A descarbonização do transporte exige uma abordagem baseada na neutralidade tecnológica, capaz de integrar de forma complementar todas as soluções disponíveis e de se adaptar às diferentes realidades sectoriais. Esta foi uma das principais conclusões do encontro “Neutralidade tecnológica, Marca Espanha”, organizado por CRECEMOS, Gasnam, SERNAUTO e SHYNE. A sessão, inaugurada pela diretora geral de Estratégia Industrial e PME do Ministério da Indústria e Turismo, Teresa Parejo, reuniu em Madrid mais de 150 representantes do ecossistema industrial, energético, dos transportes e da administração pública.
Durante o encontro, os intervenientes concordaram que alcançar os objetivos climáticos europeus e nacionais exige uma abordagem gradual e tecnologicamente inclusiva, que combine diferentes soluções possíveis, como combustíveis renováveis (gasosos e líquidos) e eletrificação, especialmente nos setores de transporte mais difíceis de eletrificar, como o transporte pesado rodoviário, marítimo, aéreo ou ferroviário.
Neste contexto, ficou claro que a descarbonização do transporte não depende de uma única solução, mas sim de um conjunto de alternativas complementares, entre as quais se incluem combustíveis líquidos e gasosos (como biogás, biocombustíveis, combustíveis sintéticos, hidrogénio e os seus derivados), bem como combustíveis de menor intensidade carbónica, que permitem reduzir emissões e adaptar se às necessidades dos diferentes modos de transporte, aproveitando em muitos casos infraestruturas e tecnologias já existentes.

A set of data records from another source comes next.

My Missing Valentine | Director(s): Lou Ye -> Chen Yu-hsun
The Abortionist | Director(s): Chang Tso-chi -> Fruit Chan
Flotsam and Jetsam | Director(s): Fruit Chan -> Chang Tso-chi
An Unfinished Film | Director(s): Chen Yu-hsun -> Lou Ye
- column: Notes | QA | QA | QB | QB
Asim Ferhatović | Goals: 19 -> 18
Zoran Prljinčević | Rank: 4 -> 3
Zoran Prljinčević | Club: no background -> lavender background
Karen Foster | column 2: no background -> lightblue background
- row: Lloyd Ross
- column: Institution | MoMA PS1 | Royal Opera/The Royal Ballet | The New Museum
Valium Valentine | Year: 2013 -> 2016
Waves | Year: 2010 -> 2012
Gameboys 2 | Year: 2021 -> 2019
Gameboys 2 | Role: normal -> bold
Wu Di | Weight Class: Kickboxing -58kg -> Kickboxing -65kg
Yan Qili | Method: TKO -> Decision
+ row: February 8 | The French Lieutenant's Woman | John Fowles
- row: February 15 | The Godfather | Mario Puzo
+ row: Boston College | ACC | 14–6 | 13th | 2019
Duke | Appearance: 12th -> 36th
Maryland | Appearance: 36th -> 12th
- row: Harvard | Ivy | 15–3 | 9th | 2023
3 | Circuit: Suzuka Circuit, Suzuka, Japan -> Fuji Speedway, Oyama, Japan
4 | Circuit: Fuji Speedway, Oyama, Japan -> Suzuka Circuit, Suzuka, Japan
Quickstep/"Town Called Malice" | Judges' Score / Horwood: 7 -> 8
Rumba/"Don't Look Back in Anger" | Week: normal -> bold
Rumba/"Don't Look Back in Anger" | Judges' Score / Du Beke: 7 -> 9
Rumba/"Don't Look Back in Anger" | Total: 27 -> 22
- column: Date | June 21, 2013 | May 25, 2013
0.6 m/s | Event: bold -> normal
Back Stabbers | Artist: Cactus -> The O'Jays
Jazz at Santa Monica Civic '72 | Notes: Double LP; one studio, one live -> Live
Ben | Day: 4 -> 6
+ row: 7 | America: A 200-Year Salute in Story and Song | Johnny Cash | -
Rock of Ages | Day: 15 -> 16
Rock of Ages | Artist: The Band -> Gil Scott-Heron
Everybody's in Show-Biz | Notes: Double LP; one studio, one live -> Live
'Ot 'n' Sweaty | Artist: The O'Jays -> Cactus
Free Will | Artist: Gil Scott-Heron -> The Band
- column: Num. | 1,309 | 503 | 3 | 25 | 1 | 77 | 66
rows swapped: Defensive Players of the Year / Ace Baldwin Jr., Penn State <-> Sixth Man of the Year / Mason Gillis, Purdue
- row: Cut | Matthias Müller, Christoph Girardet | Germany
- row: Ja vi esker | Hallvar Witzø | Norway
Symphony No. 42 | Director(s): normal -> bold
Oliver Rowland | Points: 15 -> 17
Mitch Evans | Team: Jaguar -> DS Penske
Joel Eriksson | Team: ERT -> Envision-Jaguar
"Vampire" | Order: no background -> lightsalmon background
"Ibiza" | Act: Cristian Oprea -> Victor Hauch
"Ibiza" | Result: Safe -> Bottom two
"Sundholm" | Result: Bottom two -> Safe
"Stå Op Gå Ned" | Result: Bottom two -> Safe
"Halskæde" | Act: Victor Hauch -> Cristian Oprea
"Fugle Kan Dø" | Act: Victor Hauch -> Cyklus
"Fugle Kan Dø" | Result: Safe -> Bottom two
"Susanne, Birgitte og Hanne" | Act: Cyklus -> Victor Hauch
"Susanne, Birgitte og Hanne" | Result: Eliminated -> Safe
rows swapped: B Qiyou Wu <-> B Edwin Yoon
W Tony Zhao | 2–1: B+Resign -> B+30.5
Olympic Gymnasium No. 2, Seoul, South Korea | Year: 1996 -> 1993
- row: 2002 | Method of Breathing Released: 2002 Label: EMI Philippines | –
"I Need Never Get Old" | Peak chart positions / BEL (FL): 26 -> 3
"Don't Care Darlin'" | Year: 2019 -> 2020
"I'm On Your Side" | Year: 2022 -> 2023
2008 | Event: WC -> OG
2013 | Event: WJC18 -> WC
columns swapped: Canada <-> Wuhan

O papel das diferentes tecnologias na descarbonização do transporte
A primeira mesa redonda analisou o papel complementar das várias soluções disponíveis como vetores essenciais para avançar de forma eficaz na redução das emissões. Neste contexto, o diretor de Serviços Técnicos e Tecnologia da Enagás, Claudio Rodríguez, sublinhou a importância de integrar tecnologias e agentes para acelerar a descarbonização do transporte, e valorizou o desenvolvimento de infraestruturas e corredores energéticos como elementos fundamentais para uma transição sustentável e competitiva.
O diretor de Mobilidade da Molgas, Carlos Salinas, destacou o papel do biometano como solução imediata para o transporte pesado, já que demonstrou ser uma opção viável e competitiva para avançar rumo a um transporte pesado mais limpo, alinhado com a economia circular. Por sua vez, a diretora de Desenvolvimento de Negócio da CIC energiGUNE, Raquel Ferret, valorizou a inovação tecnológica como motor para acelerar o desenvolvimento de soluções limpas. Além disso, a gerente de Estratégia e Melhoria de Combustíveis Renováveis da Repsol, Tamara Galindo, afirmou que a neutralidade tecnológica é essencial para uma transição energética ordenada e viável, ao permitir aproveitar as capacidades industriais existentes e avançar para uma mobilidade competitiva que gere emprego, investimento e valor para Espanha.